Maintaining that they favoured "debate and dissent", the group asked whether there could be debate on the country's destruction or Guru's hanging. Support has been pouring in for JNU and its students from various parts of the country after Kumar's arrest. Last week faculty of Delhi IIT expressed solidarity with JNU.

"Do Afzal Guru's hanging and 'India go back' slogan come within the ambit of dissent. Political allegiance may be different, but the country should be loved. What ideological freedom is this that slogans that are raised from across the border, from the homes of Kashmiri separatists, are also raised from the campuses in Delhi and Jadavpur," they said.

The group said the incident was part of a conspiracy by anti-national forces to "incite people" and "polarise" the country.

"They (anti-national elements) know the government will try to check them and then they will accuse the government of repression and call it 'worse than emergency' to create instability," they said.

The group said earlier an attempt was made to raise the issue of alleged intolerance, then a "manufactured environment" was created about repression of dalit students.

"When those did not succeed, now there is this anti-India conspiracy in the garb of ideological freedom.
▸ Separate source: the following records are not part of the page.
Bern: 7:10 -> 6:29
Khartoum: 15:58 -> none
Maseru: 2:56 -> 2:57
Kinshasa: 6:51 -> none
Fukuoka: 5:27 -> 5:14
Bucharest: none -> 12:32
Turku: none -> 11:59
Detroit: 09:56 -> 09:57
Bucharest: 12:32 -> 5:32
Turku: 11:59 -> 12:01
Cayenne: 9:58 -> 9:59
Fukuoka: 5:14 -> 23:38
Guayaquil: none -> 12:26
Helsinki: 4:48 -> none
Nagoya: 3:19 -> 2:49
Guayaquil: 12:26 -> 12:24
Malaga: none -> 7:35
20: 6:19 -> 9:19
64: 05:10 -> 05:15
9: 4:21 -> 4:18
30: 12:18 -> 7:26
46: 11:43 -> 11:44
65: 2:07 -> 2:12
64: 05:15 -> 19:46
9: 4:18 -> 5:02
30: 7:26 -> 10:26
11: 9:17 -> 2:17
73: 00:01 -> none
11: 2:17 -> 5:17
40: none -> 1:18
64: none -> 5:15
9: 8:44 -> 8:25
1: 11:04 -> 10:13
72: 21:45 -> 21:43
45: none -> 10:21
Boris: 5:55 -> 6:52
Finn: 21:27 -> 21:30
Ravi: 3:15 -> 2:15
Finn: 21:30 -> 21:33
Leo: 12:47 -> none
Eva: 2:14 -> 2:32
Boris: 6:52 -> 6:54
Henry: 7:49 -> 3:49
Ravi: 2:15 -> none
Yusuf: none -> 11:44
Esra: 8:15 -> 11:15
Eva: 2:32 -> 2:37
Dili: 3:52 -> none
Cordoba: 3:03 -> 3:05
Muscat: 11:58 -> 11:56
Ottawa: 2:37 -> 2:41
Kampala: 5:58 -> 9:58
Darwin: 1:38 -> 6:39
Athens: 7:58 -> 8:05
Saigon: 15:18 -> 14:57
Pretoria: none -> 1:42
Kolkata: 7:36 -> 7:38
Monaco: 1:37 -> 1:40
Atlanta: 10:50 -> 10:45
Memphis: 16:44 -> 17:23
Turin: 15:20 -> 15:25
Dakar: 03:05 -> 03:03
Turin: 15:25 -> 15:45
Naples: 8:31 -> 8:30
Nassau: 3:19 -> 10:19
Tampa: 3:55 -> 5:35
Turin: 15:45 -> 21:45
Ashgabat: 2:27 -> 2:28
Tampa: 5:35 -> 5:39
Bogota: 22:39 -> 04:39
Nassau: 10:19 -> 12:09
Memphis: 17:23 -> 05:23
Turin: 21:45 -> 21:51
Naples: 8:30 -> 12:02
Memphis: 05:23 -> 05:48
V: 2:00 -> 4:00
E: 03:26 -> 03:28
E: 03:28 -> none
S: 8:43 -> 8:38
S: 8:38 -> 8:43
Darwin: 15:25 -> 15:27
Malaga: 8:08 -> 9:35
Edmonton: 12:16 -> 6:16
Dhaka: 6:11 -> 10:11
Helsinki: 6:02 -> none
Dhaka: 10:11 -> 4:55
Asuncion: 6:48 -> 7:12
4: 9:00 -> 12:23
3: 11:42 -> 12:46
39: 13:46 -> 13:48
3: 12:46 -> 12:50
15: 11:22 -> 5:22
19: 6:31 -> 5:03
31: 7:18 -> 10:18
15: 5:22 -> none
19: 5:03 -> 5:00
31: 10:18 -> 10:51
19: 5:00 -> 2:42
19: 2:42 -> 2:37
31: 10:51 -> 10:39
We denounce it and appeal to people not to allow them to succeed," they said.

N Gopalaswami, Rajat Sharma, Udit Narayan, Madhur Bhandarkar, Roop Kumar Rathor, Malini Awasthi, Pushpesh Pant, Kamal Kishor Goenka, Narendra Kohli, Chitra Mudgal, Girija Devi are also part of the group.

A producer with Zee News channel quit last week, disappointed with the channel’s coverage of the JNU issue, after it was widely pointed out that sedition-accused JNU students’ union president Kanhaiya Kumar’s speech did not actually have anything anti-national.